Thanks for all the comments. Sounds sensible.
By not being unique, you mean between languages?
I assume that two gcc.sum from different builds will always refer to the
same test/configuration when referring to (for example):
PASS: gcc.c-torture/compile/2105-1.c   -O1  (test for excess errors)

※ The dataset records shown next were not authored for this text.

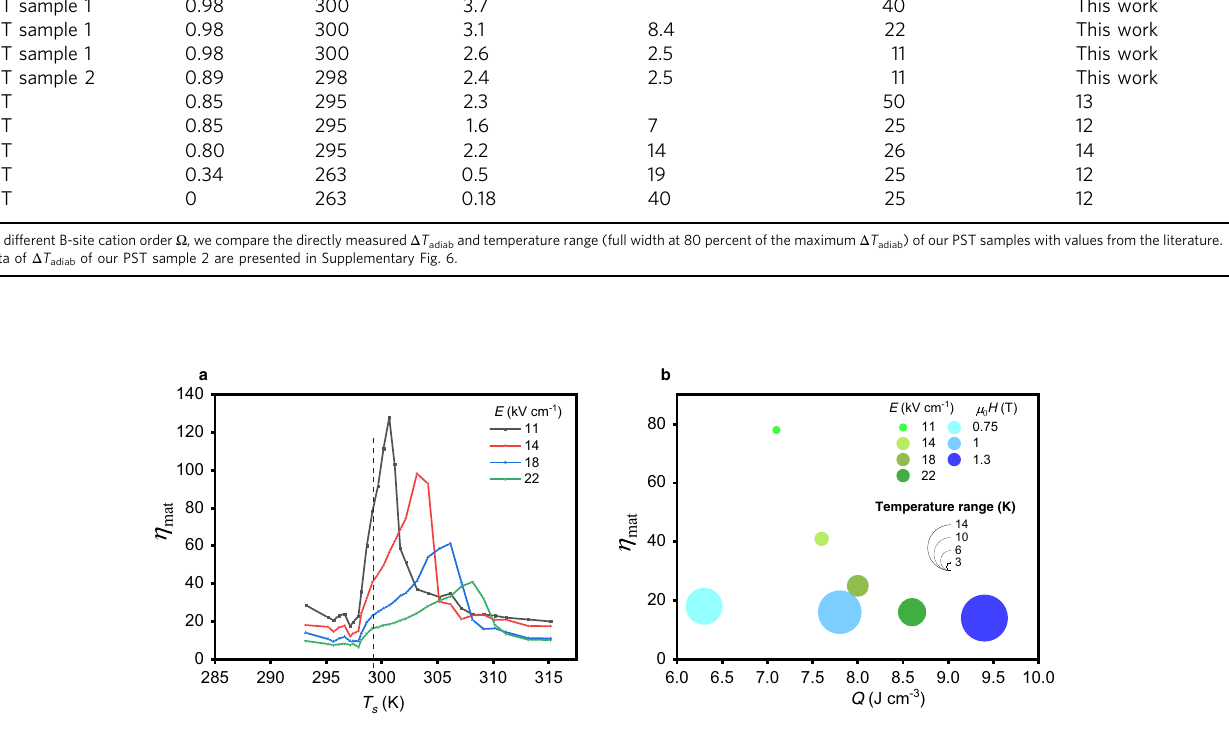
Fig. 4 Materials ef fi ciency η mat of PST. a η mat of our bulk ceramic PST as a function of starting temperatures T s at different electric fi elds E . The dashed line shows the transition temperature where the material exchanges the most EC heat. η mat determined from Q (Fig. 3a) and W e (Fig. 3c) measurements. b The bubble map represents η mat of PST (green bubbles) and Gd (blue bubbles) as a function of maximum caloric heat Q per cm 3 . The values of Q are taken at the material transition temperature. The bubbles ’ color yields the fi eld applied. The bubbles ’ diameter shows the temperature range of the material at a given fi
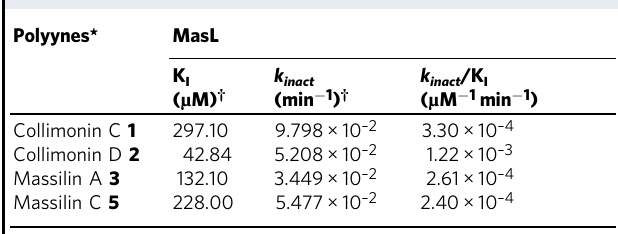
Table 1 Inhibition kinetic of Massilia sp. YMA4 MasL by polyynes.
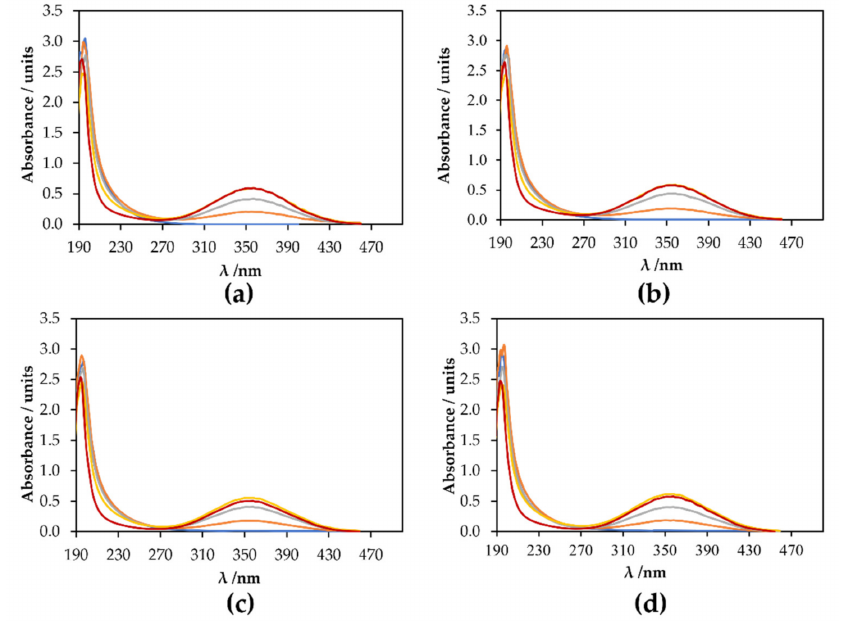
Figure 7. UV-vis spectra of samples (liquid phase) taken at different reaction times during the four Figure 1. UV-vis spectra ( a ) and deconvoluted UV-vis spectra lines ( b ) of samples containing H 2 SO 4 Figure 1. UV-vis spectra ( a ) and deconvoluted UV-vis spectra lines ( b ) of samples containing H 2 SO 4 Figure 1. UV-vis spectra ( a ) and deconvoluted UV-vis spectra lines ( b ) of samples containing H 2 SO 4 Figure 1. UV-vis spectra ( a ) and deconvoluted UV-vis spectra lines ( b ) of samples containing H 2 SO 4 Figure 1. UV-vis spectra ( a ) and deconvoluted UV-vis spectra lines ( b ) of samples containing H 2 SO 4 tests carried out ( a ) test1; ( b ) test 2; ( c ) test 3; ( d ) test 4. ( 5 M ( 25AC ), ClO 3 − 4.7 mM ( ▬ ), HClO 6.7 mM ( ▬ ), ClO − 5.4 mM ( ▬ ), chlorite 1.5 mM ( ▬ ). ) 0 h, ( 5 M ( 25AC ), ClO 3 − 4.7 mM ( ▬ ), HClO 6.7 mM ( ▬ ), ClO − 5.4 mM ( ▬ ), chlorite 1.5 mM ( ▬ ). ) 1 h, ( 5 M ( 25AC ), ClO 3 − 4.7 mM ( ▬ ), HClO 6.7 mM ( ▬ ), ClO − 5.4 mM ( ▬ ), chlorite 1.5 mM ( ▬ ). ) 3 h, ( 5 M ( 25AC ), ClO 3 − 4.7 mM ( ▬ ), HClO 6.7 mM ( ▬ ), ClO − 5.4 mM ( ▬ ), chlorite 1.5 mM ( ▬ ). ) 9 h and ( 5 M ( 25AC ), ClO 3 − 4.7 mM ( ▬ ), HClO 6.7 mM ( ▬ ), ClO − 5.4 mM ( ▬ ), chlorite 1.5 mM ( ▬ ). ) 24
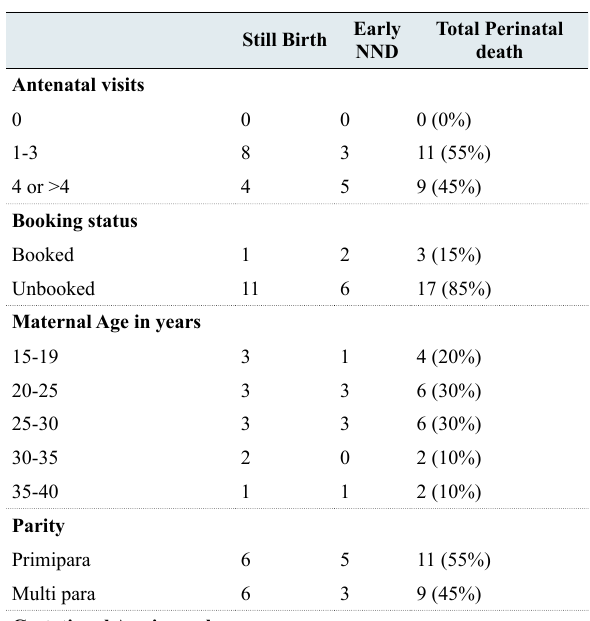
Table 2 Characteristics of women with perinatal deaths in the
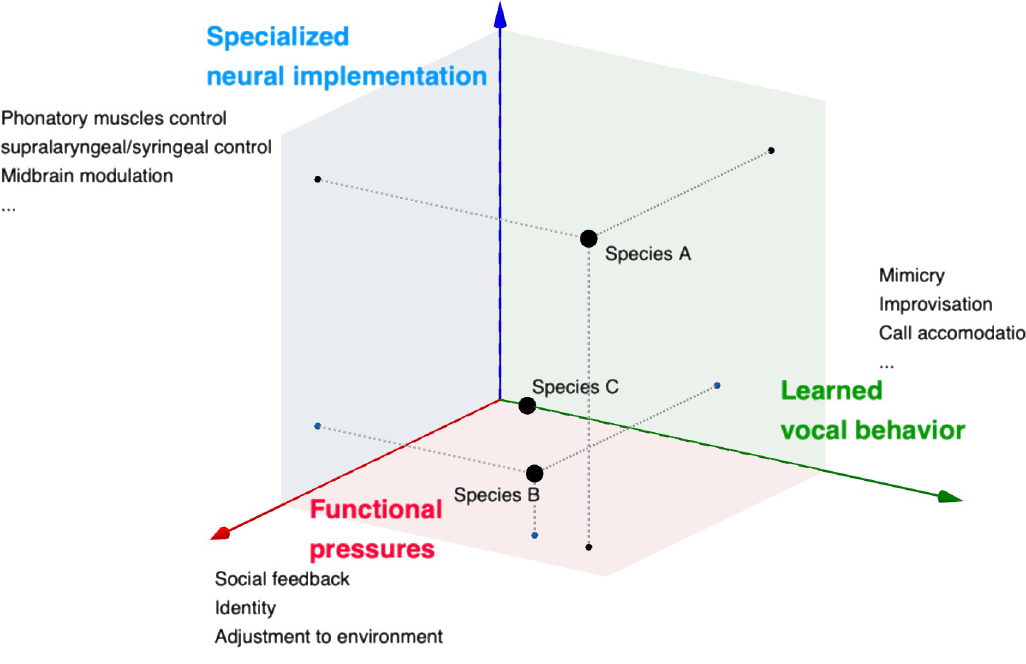
Fig 3. Outline of a vocal learning contiguum. Three main dimensions are considered: learned vocal behavior (green), functional pressures (red), and specialized neural implementation (blue). Examples are given to different factors that can be included in each of these dimensions. Black dots represent hypothetical species placed in the morphospace according to evidence. Species A displays vocal learning abilities and is thought to have a particular neuronal implementation in place, as well as subject to considerable functional pressures that help shape the behavior. Species B is a vocal learner, but evidence for a particular specialized implementation is scarce. For species C, there is no behavioral evidence of vocal learning, and no specialized neural implementation for vocal learning is thought to be present (and concomitantly no functional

In this case, I assume that "gcc.c-torture/compile/2105-1.c   -O1
(test for excess errors)" will always be referring to the same thing.

-- 
Paulo Matos


Re: GCC Buildbot Update - Definition of regression

2017-10-10 Thread Markus Trippelsdorf
On 2017.10.11 at 08:22 +0200, Paulo Matos wrote:
> 
> 
> On 11/10/17 06:17, Markus Trippelsdorf wrote:
> > On 2017.10.10 at 21:45 +0200, Paulo Matos wrote:
> >> Hi all,
> >>
> >> It's almost 3 weeks since I last posted on GCC Buildbot. Here's an update:
> >>
> >> * 3 x86_64 workers from CF are now installed;
> >> * There's one scheduler for trunk doing fresh builds for every Daily bump;
> >> * One scheduler doing incremental builds for each active branch;
> >> * An IRC bot which is currently silent;
> > 
> > Using -j8 for the bot on a 8/16 (core/thread) machine like gcc67 is not
> > acceptable, because it will render it unusable for everybody else.
> 
> I was going to correct you on that given what I read in
> https://gcc.gnu.org/wiki/CompileFarm#Usage
> 
> but it was my mistake. I assumed that for an N-thread machine, I could
> use N/2 processes but the guide explicitly says N-core, not N-thread.
> Therefore I should be using 4 processes for gcc67 (or 0 given what follows).
> 
> I will fix also the number of processes used by the other workers.

Thanks. And while you are at it please set the niceness to 19.

> > Also gcc67 has a buggy Ryzen CPU that causes random gcc crashes. Not the
> > best setup for a regression tester...
> > 
> 
> Is that documented anywhere? I will remove this worker.